The third and final part of the series is here 😀
Click the below links to view the first two parts:
Reflections of Kansai Through the Lens (Part 1)
Reflections of Kansai Through the Lens (Part 2)
Hope you enjoy them!
A ramen and snacks shop at the shopping complex in Osaka aquarium area
Kodaiji temple, Kyoto. In this hall is situated the portrait of Hideyoshi Toyotomi and his wife, Nene. Nene sits in a pose, which, the priest told me, came from the style of the queens of India.
Tulips galore @Kyoto Botanical Garden
A giraffe created entirely out of Lego pieces, near Legoland, Osaka.
Deer abound in the ancient capital city of Nara. You can find them roaming freely everywhere, even on road intersections 😀 Like the Japanese, the deer are extremely polite and will bow to you when you offer them food!
Kinkakuji- the golden temple of Japan and the quiet man-made pond surrounding it. One of the most visited sites in Japan, Kinkakuji was the retirement residence of the shogun Ashikaga Yoshimitsu before it was converted into a Zen temple after his death.
Just…penguins gadding around. (Actually, now when I come to think of it, most of them were so still that I half thought they were statues instead of actual penguins :P)
A traditional Japanese-style Starbucks on Ninenzaka street, Kyoto.
The fleeting cherry blossoms that remind one of the preciousness of time.
Temple precincts of Higashi Honganji temple, Kyoto. This is the head temple of the Otani faction of Jodo-shin Buddhism. Its main hall, the Goeido is Kyoto’s largest wooden structure and dedicated to Shinran, the sect’s founder. Next to it and almost as large is the Amidado Hall, dedicated to the Amida Buddha.
I wonder why they named a chocolate after one of their beloved Emperors!
Kyoto Tango railway train that goes from Kyoto to Amanohashidate.

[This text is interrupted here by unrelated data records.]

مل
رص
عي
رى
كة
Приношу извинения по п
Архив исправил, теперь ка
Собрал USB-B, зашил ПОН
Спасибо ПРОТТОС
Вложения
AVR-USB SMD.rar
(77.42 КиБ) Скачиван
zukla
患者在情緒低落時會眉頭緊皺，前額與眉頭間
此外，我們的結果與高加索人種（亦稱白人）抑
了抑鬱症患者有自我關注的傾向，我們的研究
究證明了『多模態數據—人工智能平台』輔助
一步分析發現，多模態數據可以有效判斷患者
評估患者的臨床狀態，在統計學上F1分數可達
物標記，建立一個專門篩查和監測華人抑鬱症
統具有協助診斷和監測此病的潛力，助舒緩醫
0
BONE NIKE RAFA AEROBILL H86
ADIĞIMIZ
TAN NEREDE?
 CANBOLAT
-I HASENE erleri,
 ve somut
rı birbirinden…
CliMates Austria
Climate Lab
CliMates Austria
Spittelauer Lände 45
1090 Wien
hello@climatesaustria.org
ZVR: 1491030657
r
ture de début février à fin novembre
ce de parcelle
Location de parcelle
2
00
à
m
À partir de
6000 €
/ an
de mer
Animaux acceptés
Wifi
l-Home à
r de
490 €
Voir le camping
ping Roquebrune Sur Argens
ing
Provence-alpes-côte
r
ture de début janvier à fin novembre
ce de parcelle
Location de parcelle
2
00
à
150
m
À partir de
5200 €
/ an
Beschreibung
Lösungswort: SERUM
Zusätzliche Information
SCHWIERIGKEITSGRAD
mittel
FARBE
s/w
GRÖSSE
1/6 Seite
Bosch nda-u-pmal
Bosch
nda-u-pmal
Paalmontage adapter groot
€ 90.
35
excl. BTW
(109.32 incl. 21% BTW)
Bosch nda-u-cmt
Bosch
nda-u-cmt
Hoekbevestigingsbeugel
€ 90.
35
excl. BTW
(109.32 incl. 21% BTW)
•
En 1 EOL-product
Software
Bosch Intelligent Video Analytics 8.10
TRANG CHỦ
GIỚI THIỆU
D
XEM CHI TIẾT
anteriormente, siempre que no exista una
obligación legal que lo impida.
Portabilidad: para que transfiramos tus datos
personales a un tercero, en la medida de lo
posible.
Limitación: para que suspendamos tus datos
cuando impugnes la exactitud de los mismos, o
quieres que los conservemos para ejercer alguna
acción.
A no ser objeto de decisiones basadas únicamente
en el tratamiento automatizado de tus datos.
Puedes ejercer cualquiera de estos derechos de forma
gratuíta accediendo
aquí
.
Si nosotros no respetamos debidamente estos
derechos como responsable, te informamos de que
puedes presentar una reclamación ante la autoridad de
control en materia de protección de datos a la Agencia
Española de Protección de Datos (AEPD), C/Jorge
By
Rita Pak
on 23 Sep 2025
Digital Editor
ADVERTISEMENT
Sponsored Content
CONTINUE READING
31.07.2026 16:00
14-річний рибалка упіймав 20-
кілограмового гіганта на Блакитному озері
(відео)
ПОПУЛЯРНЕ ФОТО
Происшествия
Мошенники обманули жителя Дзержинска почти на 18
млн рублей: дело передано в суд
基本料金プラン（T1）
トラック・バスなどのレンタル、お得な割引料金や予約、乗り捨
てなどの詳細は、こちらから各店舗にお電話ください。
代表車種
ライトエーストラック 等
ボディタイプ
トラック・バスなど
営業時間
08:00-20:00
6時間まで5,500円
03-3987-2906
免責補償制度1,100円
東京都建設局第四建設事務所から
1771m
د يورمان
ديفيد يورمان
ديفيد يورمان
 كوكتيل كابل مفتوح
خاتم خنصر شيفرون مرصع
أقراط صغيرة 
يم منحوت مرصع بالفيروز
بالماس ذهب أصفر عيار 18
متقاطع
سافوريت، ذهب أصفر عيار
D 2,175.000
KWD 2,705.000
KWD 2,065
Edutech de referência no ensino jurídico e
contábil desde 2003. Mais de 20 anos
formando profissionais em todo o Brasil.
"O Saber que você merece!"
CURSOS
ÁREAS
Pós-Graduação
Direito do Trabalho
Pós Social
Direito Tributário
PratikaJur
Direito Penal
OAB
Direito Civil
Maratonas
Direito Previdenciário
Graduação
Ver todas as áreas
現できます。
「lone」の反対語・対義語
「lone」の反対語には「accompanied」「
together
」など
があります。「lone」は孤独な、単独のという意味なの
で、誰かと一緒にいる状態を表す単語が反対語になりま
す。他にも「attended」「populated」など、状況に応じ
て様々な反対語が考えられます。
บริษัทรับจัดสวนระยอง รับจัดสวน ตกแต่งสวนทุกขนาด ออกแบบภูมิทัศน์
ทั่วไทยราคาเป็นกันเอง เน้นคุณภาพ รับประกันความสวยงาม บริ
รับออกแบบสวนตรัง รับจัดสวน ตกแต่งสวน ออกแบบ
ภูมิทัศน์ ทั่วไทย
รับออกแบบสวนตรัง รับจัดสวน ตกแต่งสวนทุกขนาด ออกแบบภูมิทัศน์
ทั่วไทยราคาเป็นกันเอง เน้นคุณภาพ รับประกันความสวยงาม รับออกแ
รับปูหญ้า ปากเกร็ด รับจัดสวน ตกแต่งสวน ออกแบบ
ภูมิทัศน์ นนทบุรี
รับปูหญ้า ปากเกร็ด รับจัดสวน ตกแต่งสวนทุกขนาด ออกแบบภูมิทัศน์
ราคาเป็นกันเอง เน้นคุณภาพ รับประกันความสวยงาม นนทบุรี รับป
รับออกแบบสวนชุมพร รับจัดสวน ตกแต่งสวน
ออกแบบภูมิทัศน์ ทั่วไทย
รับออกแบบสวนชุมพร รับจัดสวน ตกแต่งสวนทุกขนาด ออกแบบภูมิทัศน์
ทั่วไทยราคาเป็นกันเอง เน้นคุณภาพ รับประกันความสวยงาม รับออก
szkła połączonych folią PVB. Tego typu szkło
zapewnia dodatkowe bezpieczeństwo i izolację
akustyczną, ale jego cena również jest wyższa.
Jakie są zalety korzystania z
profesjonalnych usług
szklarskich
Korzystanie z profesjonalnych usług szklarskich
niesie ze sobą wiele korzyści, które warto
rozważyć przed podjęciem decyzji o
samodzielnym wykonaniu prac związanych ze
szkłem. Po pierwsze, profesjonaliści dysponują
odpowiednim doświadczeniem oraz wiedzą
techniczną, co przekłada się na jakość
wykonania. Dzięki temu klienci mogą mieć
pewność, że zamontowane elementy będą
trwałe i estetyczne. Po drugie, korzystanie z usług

Trains in Japan are efficient and always on time.
The Hachijo exit side of Kyoto station.
The ninomaru palace in the Nijo castle complex in Kyoto. It was the residence of the shoguns during the Tokugawa Shogunate period. This particular building holds immense importance in Japanese history as it is the site where many important decisions were taken, including the declaration by shogun Tokugawa Yoshinobu in 1867 which restored the authority to the Imperial court, ushering in the Meiji restoration era.